Plasmaschwingungen in der Sonnenatmosphäre: "Erstaunliche Auflösung"

Plasmaschwingungen in der Sonnenatmosphäre: "Erstaunliche Auflösung"

Foto: dapd/ NASA/ SDO/ AIA

London - Es scheint geradezu paradox: Die Oberfläche der Sonne ist mit rund 5500 Grad Celsius deutlich kühler als weiter außen liegende Atmosphärenbereiche. Wie diese trotzdem auf Millionen von Grad aufgeheizt werden, ist Forschern nicht recht klar. Ein internationales Astronomenteam hat jetzt eine neue Erklärung für die Aufheizung der Korona vorgelegt. Genau genommen ist es freilich eine alte - allerdings unterlegt mit neuen, faszinierenden Beobachtungen.

Mit Hilfe des "Solar Dynamics Observatory" (SDO) der US-Raumfahrtbehörde Nasa ist es den Forschern nämlich erstmals gelungen, magnetische Plasmaschwingungen in der Sonnenatmosphäre direkt zu beobachten.

Diese sogenannten Alfvén-Wellen galten bisher als zu flach und energiearm, um die gewaltige Aufheizung der Sonnenatmosphäre zu erklären. Die neuen Beobachtungen scheinen jedoch zu belegen, dass die Wellen doch ausreichend Energie erzeugen, um als Heizung der Korona in Frage zu kommen. Die Wellen breiten sich mit 200 bis 250 Kilometern pro Sekunde aus. Auf der Erde bräuchten sie nur gut 30 Sekunden, um die Strecke von Köln nach New York zurückzulegen.

"SDO hat eine so erstaunliche Auflösung, dass wir sogar einzelne Wellen erkennen konnten. Jetzt wissen wir, dass sie auf jedem Quadratmeter Sonnenoberfläche das Äquivalent einer 100- bis 200-Watt- Glühbirne erzeugen. Das ist genug, um die Sonnenatmosphäre aufzuheizen und den Sonnenwind anzutreiben", sagt Scott McIntosh vom National Center for Atmospheric Research in Boulder (US-Bundesstaat Colorado).

Die von den Plasmaschwingungen erzeugte Energiemenge reiche allerdings nicht, um auch die starken Strahlenausbrüche in den aktiven Regionen der Sonnenkorona zu erklären. Hier seien möglicherweise noch andere Mechanismen beteiligt, schreiben die Forscher im Fachmagazin "Nature" .

Für ihre Studie hatten die Wissenschaftler ein Messgerät genutzt, das alle acht Sekunden ein Bild der gesamten sichtbaren Sonnenscheibe in verschiedenen Wellenlängen des ultravioletten und extrem-ultravioletten Lichts erstellt.
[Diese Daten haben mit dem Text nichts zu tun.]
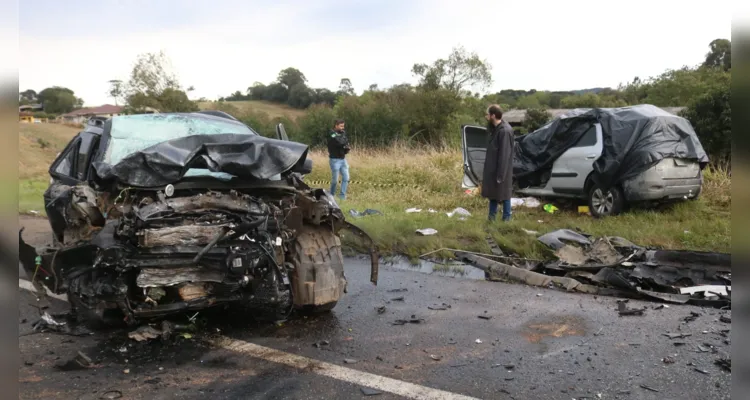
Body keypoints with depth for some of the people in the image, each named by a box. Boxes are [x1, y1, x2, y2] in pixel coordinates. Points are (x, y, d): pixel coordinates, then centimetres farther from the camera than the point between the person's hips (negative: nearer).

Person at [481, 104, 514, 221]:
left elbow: (504, 154, -22)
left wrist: (501, 174, -21)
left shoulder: (505, 131, -23)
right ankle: (492, 216, 27)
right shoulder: (494, 128, 6)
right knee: (492, 192, 16)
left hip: (501, 169, -9)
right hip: (492, 167, 9)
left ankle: (506, 218, 17)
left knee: (503, 193, 4)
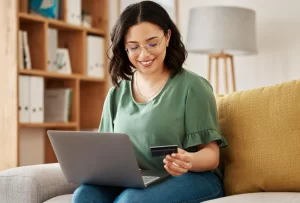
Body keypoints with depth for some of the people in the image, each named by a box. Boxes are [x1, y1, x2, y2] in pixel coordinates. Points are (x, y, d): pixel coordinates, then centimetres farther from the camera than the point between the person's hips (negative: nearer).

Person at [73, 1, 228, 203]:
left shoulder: (192, 87, -4)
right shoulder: (116, 94, 12)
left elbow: (212, 155, -6)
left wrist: (189, 161, -30)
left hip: (192, 179, -4)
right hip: (132, 182, 4)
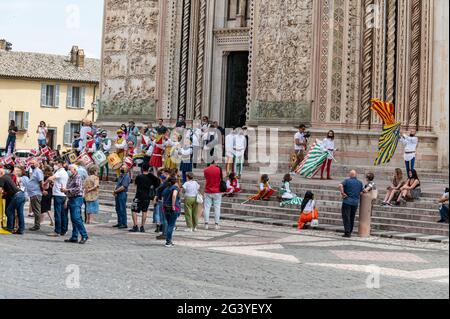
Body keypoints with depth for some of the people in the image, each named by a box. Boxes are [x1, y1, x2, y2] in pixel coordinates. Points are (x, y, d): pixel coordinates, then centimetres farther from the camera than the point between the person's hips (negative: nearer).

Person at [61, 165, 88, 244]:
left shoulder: (77, 177, -8)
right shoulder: (70, 178, 19)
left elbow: (78, 189, -20)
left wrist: (67, 190, -16)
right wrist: (64, 190, 4)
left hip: (76, 199, -9)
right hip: (71, 199, 9)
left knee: (76, 218, -16)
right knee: (73, 219, 9)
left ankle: (84, 236, -13)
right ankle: (74, 237, 12)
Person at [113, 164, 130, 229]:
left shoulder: (126, 176, -13)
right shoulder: (120, 176, 16)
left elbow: (123, 187, -20)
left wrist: (116, 191, -13)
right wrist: (115, 191, 2)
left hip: (122, 194, -10)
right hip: (118, 194, 10)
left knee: (122, 209, -8)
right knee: (118, 209, 13)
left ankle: (124, 224, -4)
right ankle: (119, 223, 22)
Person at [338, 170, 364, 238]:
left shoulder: (347, 181, -3)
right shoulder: (360, 182, 9)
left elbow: (340, 185, -19)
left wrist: (342, 193, -10)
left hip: (347, 201, -4)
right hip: (355, 202, 4)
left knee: (346, 217, -3)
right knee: (352, 218, 12)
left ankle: (347, 232, -10)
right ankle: (350, 232, 16)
Es erreichte dabei eine räumliche Auflösung von rund 870 Kilometern.

Nach Laborexperimenten schon 1942 vorhergesagt

Die Wissenschaftler verglichen die zeitversetzten Aufnahmen miteinander und rekonstruierten die Bewegungen von Plasmasträngen knapp über der Sonnenoberfläche und in der Korona. Es zeigte sich, dass die magnetischen Plasmaschwingungen denen von Alfvén-Wellen entsprachen. Gleichzeitig aber waren diese Wellen deutlich energiereicher als zuvor angenommen.
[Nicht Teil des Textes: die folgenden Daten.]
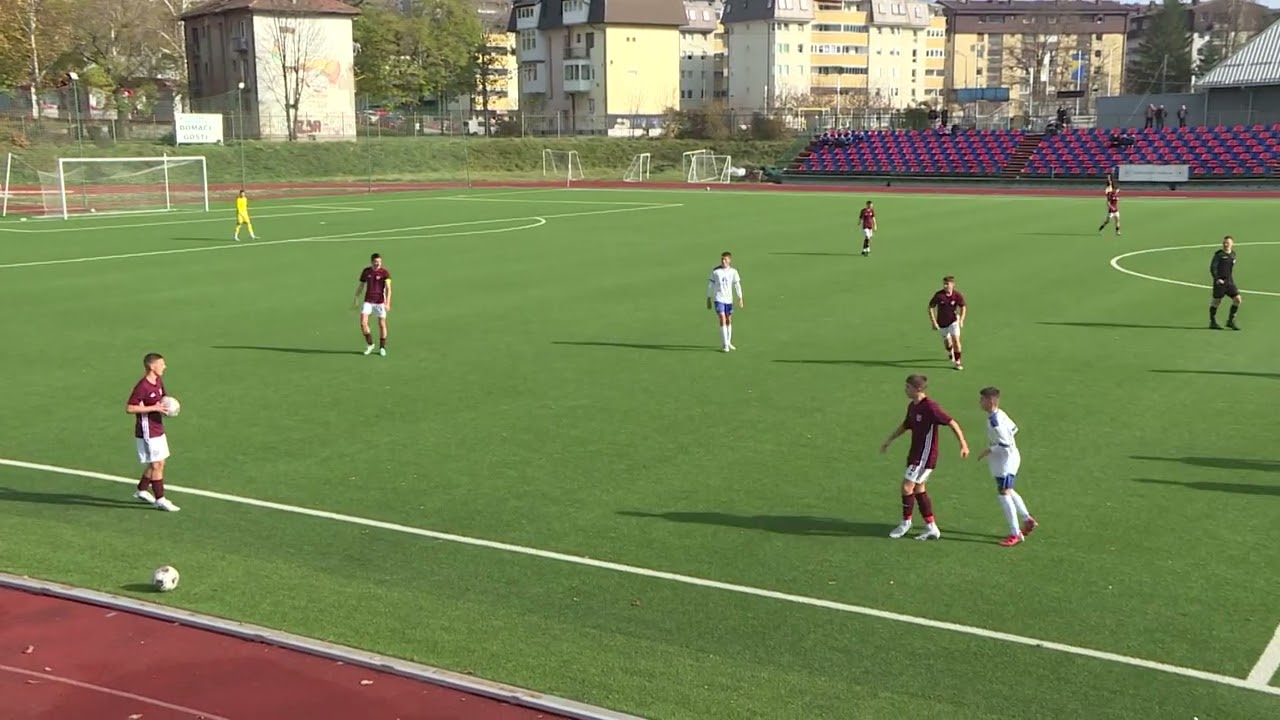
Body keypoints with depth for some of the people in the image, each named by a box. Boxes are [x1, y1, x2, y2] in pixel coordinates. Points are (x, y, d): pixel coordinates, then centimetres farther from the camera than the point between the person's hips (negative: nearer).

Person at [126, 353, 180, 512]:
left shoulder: (158, 381, 6)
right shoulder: (142, 386, -20)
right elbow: (129, 408, -23)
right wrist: (154, 408, -24)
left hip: (158, 430, 9)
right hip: (147, 432, -9)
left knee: (158, 463, 16)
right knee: (157, 465, -4)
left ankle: (141, 490, 33)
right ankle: (160, 500, 4)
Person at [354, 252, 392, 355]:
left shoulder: (384, 272, -8)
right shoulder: (366, 271, 3)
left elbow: (388, 288, -15)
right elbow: (361, 286, 13)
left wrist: (387, 303, -26)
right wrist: (356, 300, 11)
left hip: (380, 302, -2)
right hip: (368, 301, 2)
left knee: (382, 324, 2)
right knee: (363, 323, -10)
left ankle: (382, 348, 18)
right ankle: (370, 344, 8)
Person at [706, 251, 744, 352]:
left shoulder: (733, 271, 1)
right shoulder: (715, 271, -5)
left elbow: (737, 285, 4)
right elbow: (710, 285, 1)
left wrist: (740, 299, -3)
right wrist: (708, 299, 1)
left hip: (729, 299, 3)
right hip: (718, 299, -3)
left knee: (729, 320, 12)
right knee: (722, 319, -13)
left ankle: (728, 343, 26)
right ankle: (724, 344, -11)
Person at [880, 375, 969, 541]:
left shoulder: (930, 407, -19)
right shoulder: (912, 407, 8)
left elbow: (952, 423, -18)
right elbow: (905, 425, 26)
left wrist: (963, 444, -21)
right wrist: (889, 440, 25)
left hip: (925, 455, -9)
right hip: (915, 453, 9)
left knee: (907, 486, -9)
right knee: (918, 489, 12)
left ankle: (906, 522, 9)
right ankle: (931, 528, 19)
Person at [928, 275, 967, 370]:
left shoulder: (957, 295, -16)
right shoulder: (938, 295, -20)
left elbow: (963, 307, -1)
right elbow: (931, 307, -10)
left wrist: (961, 320, -13)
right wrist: (933, 322, -14)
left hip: (953, 321, -1)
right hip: (942, 323, 1)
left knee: (956, 339, -15)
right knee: (947, 341, 16)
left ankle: (957, 362, -3)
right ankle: (950, 353, 51)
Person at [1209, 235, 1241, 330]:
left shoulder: (1233, 255, 12)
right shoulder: (1219, 254, -6)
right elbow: (1212, 267, -11)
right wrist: (1217, 278, -22)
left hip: (1230, 281, 6)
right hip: (1220, 281, -5)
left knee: (1237, 299, -4)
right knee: (1217, 301, 1)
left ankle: (1230, 321, 8)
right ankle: (1212, 322, 14)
Nach Ansicht der Forscher ist damit erwiesen, dass die magnetischen Plasmawellen durchaus zur Heizung der Korona beitragen könnten. Noch allerdings seien einige Fragen offen: "Zu wissen, dass es genügend Energie in den Wellen gibt, ist nur eine Hälfte des Problems. Die nächste Frage ist nun, herauszufinden, welcher Teil dieser Energie in Hitze umgewandelt wird. Es könnte alles sein oder nur 20 Prozent - diese Details der Konversion müssen wir nun herausfinden", sagt Vladimir Airapetian vom Goddard Space Flight Center der Nasa in Greenbelt (US-Bundesstaat Maryland).

Die aktuellen Ergebnisse bestätigen eine jahrzehntealte These. Der schwedische Wissenschaftler Hannes Alfvén, Physik-Nobelpreoisträger des Jahres 1970, hatte die Plasmawellen bereits 1942 vorhergesagt. Grundlage waren Laborexperimente. Doch erst im Jahr 2007 konnten Astronomen mit Hilfe der japanischen Sonde "Hinode" beobachten, dass sich magnetische Plasmastränge in der Sonnen-Korona tatsächlich schnell hin und her bewegen wie eine angeschlagene Gitarrensaite.
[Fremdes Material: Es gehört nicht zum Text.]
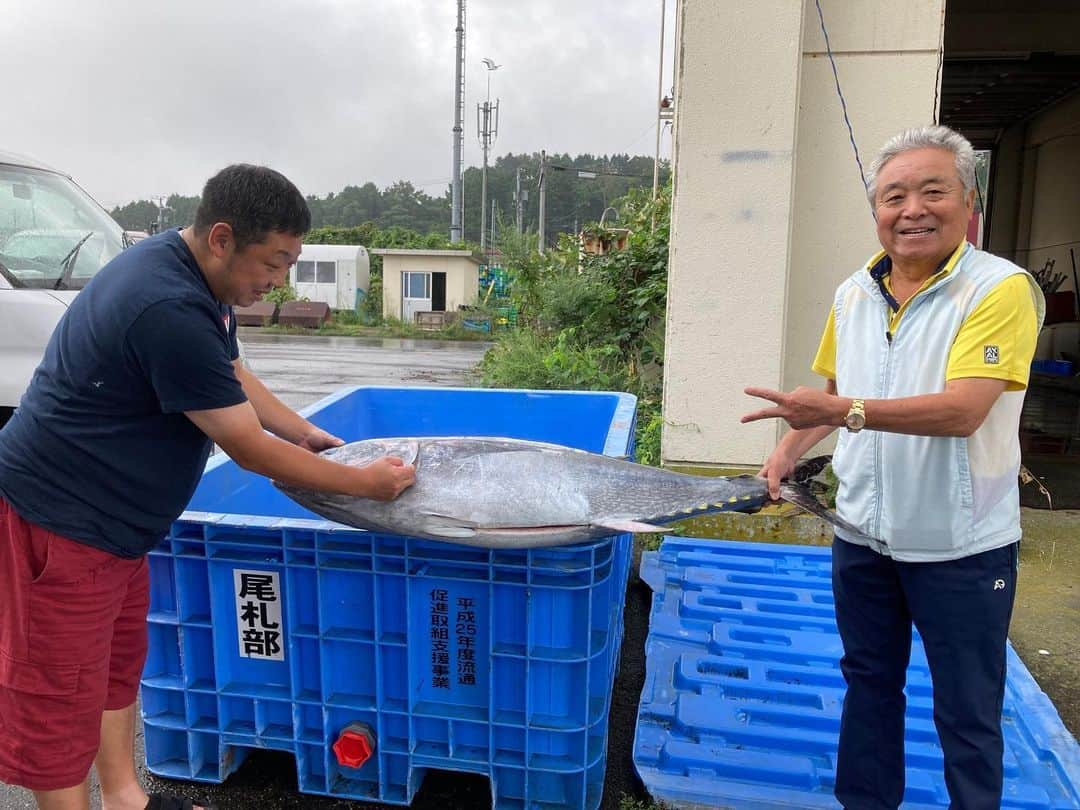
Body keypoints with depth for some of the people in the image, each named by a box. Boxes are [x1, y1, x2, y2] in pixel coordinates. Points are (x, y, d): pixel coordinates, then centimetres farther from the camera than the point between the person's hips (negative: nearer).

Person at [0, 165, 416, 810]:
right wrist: (365, 482, -17)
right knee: (60, 689, 5)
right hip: (60, 518, -10)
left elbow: (233, 377, 16)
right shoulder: (169, 311, -31)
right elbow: (250, 450, -26)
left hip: (111, 515, 10)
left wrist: (305, 433, 13)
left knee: (120, 660, 20)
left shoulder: (197, 273, 0)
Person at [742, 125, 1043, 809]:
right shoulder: (854, 294, 3)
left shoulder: (1002, 289, -16)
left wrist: (844, 411, -35)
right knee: (869, 682, 21)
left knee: (967, 712, 11)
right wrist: (789, 451, 2)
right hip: (864, 535, 6)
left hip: (960, 547, -5)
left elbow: (962, 410, -27)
Nach damaliger Interpretation schienen die Wellen jedoch als Heizung der Korona auszuscheiden. Einige Forschergruppen halten daher eher die kleinräumigen Auf- und Abströmungen des Plasmas für die entscheidende Energiequelle. Die aktuelle Entdeckung bringt nun auch die Alfvén-Wellen wieder ins Rennen.